◆ **ABOUT THIS TASK**: Apart from the pictures, every entry below must be given again exactly.

------ MATERIAL FOR THE TASK ------

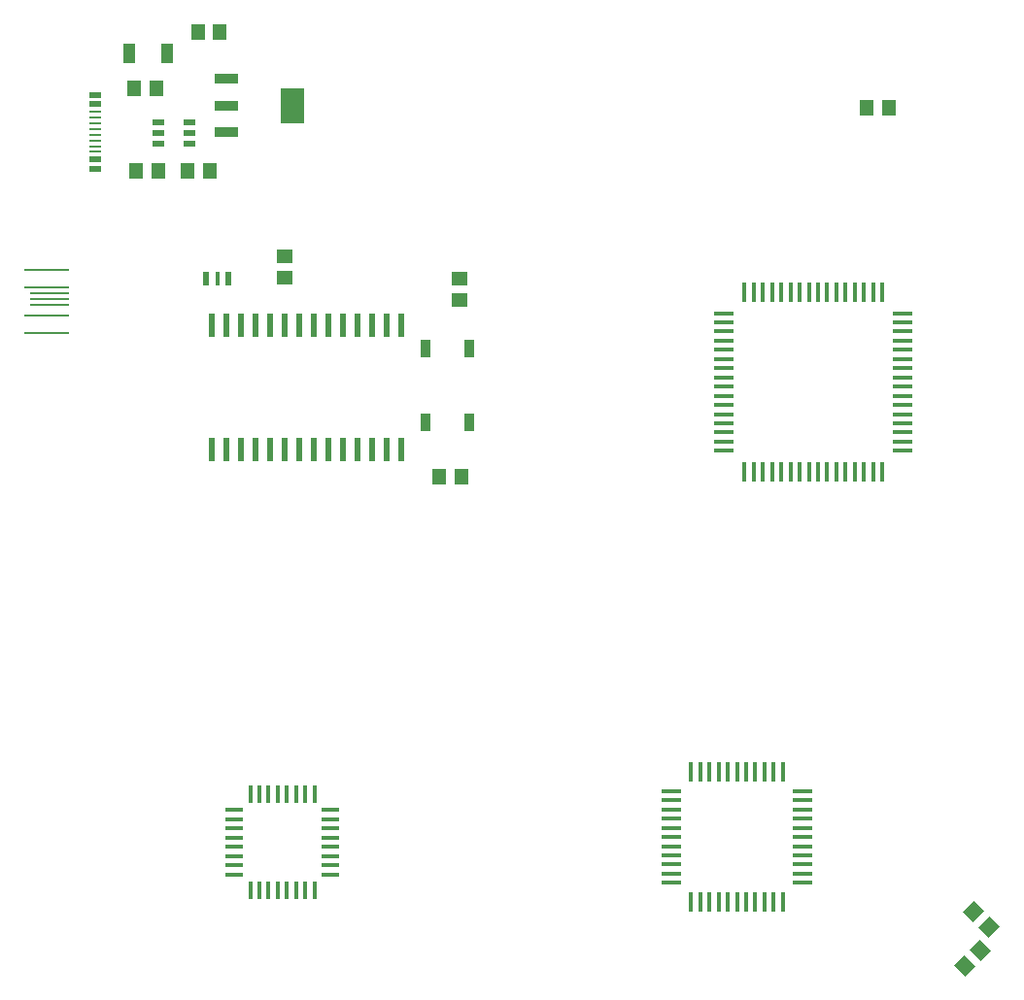
<source format=gbr>
G04 DipTrace 4.2.0.0*
G04 Top Paste.gbr*
%MOMM*%
G04 #@! TF.FileFunction,Paste,Top*
G04 #@! TF.Part,Single*
%AMOUTLINE2*
4,1,4,
-0.07071,0.91924,
0.91924,-0.07071,
0.07071,-0.91924,
-0.91924,0.07071,
-0.07071,0.91924,
0*%
%AMOUTLINE5*
4,1,4,
0.91924,0.07073,
-0.07069,-0.91924,
-0.91924,-0.07073,
0.07069,0.91924,
0.91924,0.07073,
0*%
%ADD67R,0.3X1.2*%
%ADD69R,0.5X1.2*%
%ADD71R,1.0X0.5*%
%ADD73R,2.05X3.15*%
%ADD75R,2.05X0.85*%
%ADD77R,0.5X2.05*%
%ADD79R,0.4X1.7*%
%ADD81R,1.7X0.4*%
%ADD83R,1.6X0.4*%
%ADD85R,0.4X1.6*%
%ADD86R,1.1X1.7*%
%ADD87R,0.9X1.5*%
%ADD93R,1.05X0.5*%
%ADD95R,1.05X0.2*%
%ADD101R,3.9X0.15*%
%ADD103R,3.4X0.15*%
%ADD120R,1.2X1.4*%
%ADD122R,1.4X1.2*%
%ADD128OUTLINE2*%
%ADD131OUTLINE5*%
%FSLAX35Y35*%
G04*
G71*
G90*
G75*
G01*
G04 TopPaste*
%LPD*%
D128*
X9382635Y2762625D3*
X9248285Y2628275D3*
D131*
X9458347Y2966660D3*
X9323993Y3101007D3*
D120*
X4855000Y6890000D3*
X4665000D3*
X2665000Y9560000D3*
X2475000D3*
X2755000Y10770000D3*
X2565000D3*
D122*
X3320000Y8815000D3*
Y8625000D3*
D86*
X2295000Y10580004D3*
X1965000Y10579996D3*
D103*
X1270000Y8395000D3*
Y8445000D3*
Y8495000D3*
D101*
X1245000Y8145000D3*
Y8295000D3*
Y8545000D3*
Y8695000D3*
D95*
X1665000Y10075000D3*
Y10025000D3*
Y9975000D3*
Y9925000D3*
Y9875000D3*
Y9825000D3*
Y9775000D3*
Y9725000D3*
D93*
Y10140000D3*
Y9660000D3*
Y10220000D3*
Y9580000D3*
D120*
X8393017Y10107530D3*
X8583017D3*
D122*
X4840000Y8620000D3*
Y8430000D3*
D120*
X2007247Y10280000D3*
X2197247D3*
X2025000Y9560000D3*
X2215000D3*
D87*
X4550006Y7369997D3*
X4549994Y8009997D3*
X4929994Y8010003D3*
X4930006Y7370003D3*
D85*
X3018000Y3284000D3*
X3098000D3*
X3178000D3*
X3258000D3*
X3338000D3*
X3418000D3*
X3498000D3*
X3578000D3*
D83*
X3718000Y3424000D3*
Y3504000D3*
Y3584000D3*
Y3664000D3*
Y3744000D3*
Y3824000D3*
Y3904000D3*
Y3984000D3*
D85*
X3578000Y4124000D3*
X3498000D3*
X3418000D3*
X3338000D3*
X3258000D3*
X3178000D3*
X3098000D3*
X3018000D3*
D83*
X2878000Y3984000D3*
Y3904000D3*
Y3824000D3*
Y3744000D3*
Y3664000D3*
Y3584000D3*
Y3504000D3*
Y3424000D3*
D81*
X8706000Y7118000D3*
Y7198000D3*
Y7278000D3*
Y7358000D3*
Y7438000D3*
Y7518000D3*
Y7598000D3*
Y7678000D3*
Y7758000D3*
Y7838000D3*
Y7918000D3*
Y7998000D3*
Y8078000D3*
Y8158000D3*
Y8238000D3*
Y8318000D3*
D79*
X8526000Y8498000D3*
X8446000D3*
X8366000D3*
X8286000D3*
X8206000D3*
X8126000D3*
X8046000D3*
X7966000D3*
X7886000D3*
X7806000D3*
X7726000D3*
X7646000D3*
X7566000D3*
X7486000D3*
X7406000D3*
X7326000D3*
D81*
X7146000Y8318000D3*
Y8238000D3*
Y8158000D3*
Y8078000D3*
Y7998000D3*
Y7918000D3*
Y7838000D3*
Y7758000D3*
Y7678000D3*
Y7598000D3*
Y7518000D3*
Y7438000D3*
Y7358000D3*
Y7278000D3*
Y7198000D3*
Y7118000D3*
D79*
X7326000Y6938000D3*
X7406000D3*
X7486000D3*
X7566000D3*
X7646000D3*
X7726000D3*
X7806000D3*
X7886000D3*
X7966000D3*
X8046000D3*
X8126000D3*
X8206000D3*
X8286000D3*
X8366000D3*
X8446000D3*
X8526000D3*
X6860000Y3180000D3*
X6940000D3*
X7020000D3*
X7100000D3*
X7180000D3*
X7260000D3*
X7340000D3*
X7420000D3*
X7500000D3*
X7580000D3*
X7660000D3*
D81*
X7830000Y3350000D3*
Y3430000D3*
Y3510000D3*
Y3590000D3*
Y3670000D3*
Y3750000D3*
Y3830000D3*
Y3910000D3*
Y3990000D3*
Y4070000D3*
Y4150000D3*
D79*
X7660000Y4320000D3*
X7580000D3*
X7500000D3*
X7420000D3*
X7340000D3*
X7260000D3*
X7180000D3*
X7100000D3*
X7020000D3*
X6940000D3*
X6860000D3*
D81*
X6690000Y4150000D3*
Y4070000D3*
Y3990000D3*
Y3910000D3*
Y3830000D3*
Y3750000D3*
Y3670000D3*
Y3590000D3*
Y3510000D3*
Y3430000D3*
Y3350000D3*
D77*
X4335500Y8210000D3*
X4208500D3*
X4081500D3*
X3954500D3*
X3827500D3*
X3700500D3*
X3573500D3*
X3446500D3*
X3319500D3*
X3192500D3*
X3065500D3*
X2938500D3*
X2811500D3*
X2684500D3*
Y7130000D3*
X2811500D3*
X2938500D3*
X3065500D3*
X3192500D3*
X3319500D3*
X3446500D3*
X3573500D3*
X3700500D3*
X3827500D3*
X3954500D3*
X4081500D3*
X4208500D3*
X4335500D3*
D75*
X2810000Y10360000D3*
Y10130000D3*
Y9900000D3*
D73*
X3390000Y10130000D3*
D71*
X2215000Y9985000D3*
Y9890000D3*
Y9795000D3*
X2485000D3*
Y9890000D3*
Y9985000D3*
D69*
X2830000Y8620000D3*
X2630000D3*
D67*
X2730000D3*
M02*

</source>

------

◆ **OUTPUT OF THE EXERCISE**:
<source format=gbr>
G04 DipTrace 4.2.0.0*
G04 Top Paste.gbr*
%MOMM*%
G04 #@! TF.FileFunction,Paste,Top*
G04 #@! TF.Part,Single*
%AMOUTLINE2*
4,1,4,
-0.07071,0.91924,
0.91924,-0.07071,
0.07071,-0.91924,
-0.91924,0.07071,
-0.07071,0.91924,
0*%
%AMOUTLINE5*
4,1,4,
0.91924,0.07073,
-0.07069,-0.91924,
-0.91924,-0.07073,
0.07069,0.91924,
0.91924,0.07073,
0*%
%ADD67R,0.3X1.2*%
%ADD69R,0.5X1.2*%
%ADD71R,1.0X0.5*%
%ADD73R,2.05X3.15*%
%ADD75R,2.05X0.85*%
%ADD77R,0.5X2.05*%
%ADD79R,0.4X1.7*%
%ADD81R,1.7X0.4*%
%ADD83R,1.6X0.4*%
%ADD85R,0.4X1.6*%
%ADD86R,1.1X1.7*%
%ADD87R,0.9X1.5*%
%ADD93R,1.05X0.5*%
%ADD95R,1.05X0.2*%
%ADD101R,3.9X0.15*%
%ADD103R,3.4X0.15*%
%ADD120R,1.2X1.4*%
%ADD122R,1.4X1.2*%
%ADD128OUTLINE2*%
%ADD131OUTLINE5*%
%FSLAX35Y35*%
G04*
G71*
G90*
G75*
G01*
G04 TopPaste*
%LPD*%
D128*
X9382635Y2762625D3*
X9248285Y2628275D3*
D131*
X9458347Y2966660D3*
X9323993Y3101007D3*
D120*
X4855000Y6890000D3*
X4665000D3*
X2665000Y9560000D3*
X2475000D3*
X2755000Y10770000D3*
X2565000D3*
D122*
X3320000Y8815000D3*
Y8625000D3*
D86*
X2295000Y10580004D3*
X1965000Y10579996D3*
D103*
X1270000Y8395000D3*
Y8445000D3*
Y8495000D3*
D101*
X1245000Y8145000D3*
Y8295000D3*
Y8545000D3*
Y8695000D3*
D95*
X1665000Y10075000D3*
Y10025000D3*
Y9975000D3*
Y9925000D3*
Y9875000D3*
Y9825000D3*
Y9775000D3*
Y9725000D3*
D93*
Y10140000D3*
Y9660000D3*
Y10220000D3*
Y9580000D3*
D120*
X8393017Y10107530D3*
X8583017D3*
D122*
X4840000Y8620000D3*
Y8430000D3*
D120*
X2007247Y10280000D3*
X2197247D3*
X2025000Y9560000D3*
X2215000D3*
D87*
X4550006Y7369997D3*
X4549994Y8009997D3*
X4929994Y8010003D3*
X4930006Y7370003D3*
D85*
X3018000Y3284000D3*
X3098000D3*
X3178000D3*
X3258000D3*
X3338000D3*
X3418000D3*
X3498000D3*
X3578000D3*
D83*
X3718000Y3424000D3*
Y3504000D3*
Y3584000D3*
Y3664000D3*
Y3744000D3*
Y3824000D3*
Y3904000D3*
Y3984000D3*
D85*
X3578000Y4124000D3*
X3498000D3*
X3418000D3*
X3338000D3*
X3258000D3*
X3178000D3*
X3098000D3*
X3018000D3*
D83*
X2878000Y3984000D3*
Y3904000D3*
Y3824000D3*
Y3744000D3*
Y3664000D3*
Y3584000D3*
Y3504000D3*
Y3424000D3*
D81*
X8706000Y7118000D3*
Y7198000D3*
Y7278000D3*
Y7358000D3*
Y7438000D3*
Y7518000D3*
Y7598000D3*
Y7678000D3*
Y7758000D3*
Y7838000D3*
Y7918000D3*
Y7998000D3*
Y8078000D3*
Y8158000D3*
Y8238000D3*
Y8318000D3*
D79*
X8526000Y8498000D3*
X8446000D3*
X8366000D3*
X8286000D3*
X8206000D3*
X8126000D3*
X8046000D3*
X7966000D3*
X7886000D3*
X7806000D3*
X7726000D3*
X7646000D3*
X7566000D3*
X7486000D3*
X7406000D3*
X7326000D3*
D81*
X7146000Y8318000D3*
Y8238000D3*
Y8158000D3*
Y8078000D3*
Y7998000D3*
Y7918000D3*
Y7838000D3*
Y7758000D3*
Y7678000D3*
Y7598000D3*
Y7518000D3*
Y7438000D3*
Y7358000D3*
Y7278000D3*
Y7198000D3*
Y7118000D3*
D79*
X7326000Y6938000D3*
X7406000D3*
X7486000D3*
X7566000D3*
X7646000D3*
X7726000D3*
X7806000D3*
X7886000D3*
X7966000D3*
X8046000D3*
X8126000D3*
X8206000D3*
X8286000D3*
X8366000D3*
X8446000D3*
X8526000D3*
X6860000Y3180000D3*
X6940000D3*
X7020000D3*
X7100000D3*
X7180000D3*
X7260000D3*
X7340000D3*
X7420000D3*
X7500000D3*
X7580000D3*
X7660000D3*
D81*
X7830000Y3350000D3*
Y3430000D3*
Y3510000D3*
Y3590000D3*
Y3670000D3*
Y3750000D3*
Y3830000D3*
Y3910000D3*
Y3990000D3*
Y4070000D3*
Y4150000D3*
D79*
X7660000Y4320000D3*
X7580000D3*
X7500000D3*
X7420000D3*
X7340000D3*
X7260000D3*
X7180000D3*
X7100000D3*
X7020000D3*
X6940000D3*
X6860000D3*
D81*
X6690000Y4150000D3*
Y4070000D3*
Y3990000D3*
Y3910000D3*
Y3830000D3*
Y3750000D3*
Y3670000D3*
Y3590000D3*
Y3510000D3*
Y3430000D3*
Y3350000D3*
D77*
X4335500Y8210000D3*
X4208500D3*
X4081500D3*
X3954500D3*
X3827500D3*
X3700500D3*
X3573500D3*
X3446500D3*
X3319500D3*
X3192500D3*
X3065500D3*
X2938500D3*
X2811500D3*
X2684500D3*
Y7130000D3*
X2811500D3*
X2938500D3*
X3065500D3*
X3192500D3*
X3319500D3*
X3446500D3*
X3573500D3*
X3700500D3*
X3827500D3*
X3954500D3*
X4081500D3*
X4208500D3*
X4335500D3*
D75*
X2810000Y10360000D3*
Y10130000D3*
Y9900000D3*
D73*
X3390000Y10130000D3*
D71*
X2215000Y9985000D3*
Y9890000D3*
Y9795000D3*
X2485000D3*
Y9890000D3*
Y9985000D3*
D69*
X2830000Y8620000D3*
X2630000D3*
D67*
X2730000D3*
M02*

</source>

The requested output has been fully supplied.